*What you need to do*.
Report each line of the entries that contains the word "monde", copied in full.
** Provided entries follows **
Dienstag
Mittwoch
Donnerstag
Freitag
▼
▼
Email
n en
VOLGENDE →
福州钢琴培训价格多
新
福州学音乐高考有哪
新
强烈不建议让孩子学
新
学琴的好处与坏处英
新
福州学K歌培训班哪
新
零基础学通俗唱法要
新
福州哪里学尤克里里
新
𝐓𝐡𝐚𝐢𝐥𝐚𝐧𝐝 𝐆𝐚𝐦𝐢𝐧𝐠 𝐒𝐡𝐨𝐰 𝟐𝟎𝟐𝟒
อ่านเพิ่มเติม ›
** End of Provided entries **
** Provided entries follows **
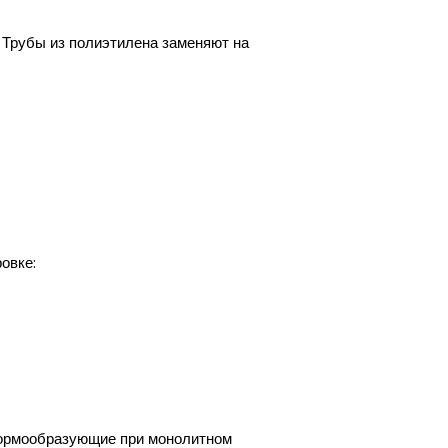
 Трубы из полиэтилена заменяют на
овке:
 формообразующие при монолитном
** End of Provided entries **
** Provided entries follows **
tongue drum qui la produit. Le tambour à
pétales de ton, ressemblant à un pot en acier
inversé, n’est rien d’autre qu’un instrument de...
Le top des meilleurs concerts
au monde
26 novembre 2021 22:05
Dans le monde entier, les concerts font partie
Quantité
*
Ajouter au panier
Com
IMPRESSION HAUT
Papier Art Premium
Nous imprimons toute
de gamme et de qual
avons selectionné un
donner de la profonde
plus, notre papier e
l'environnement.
** End of Provided entries **
*Response below*.
au monde
Dans le monde entier, les concerts font partie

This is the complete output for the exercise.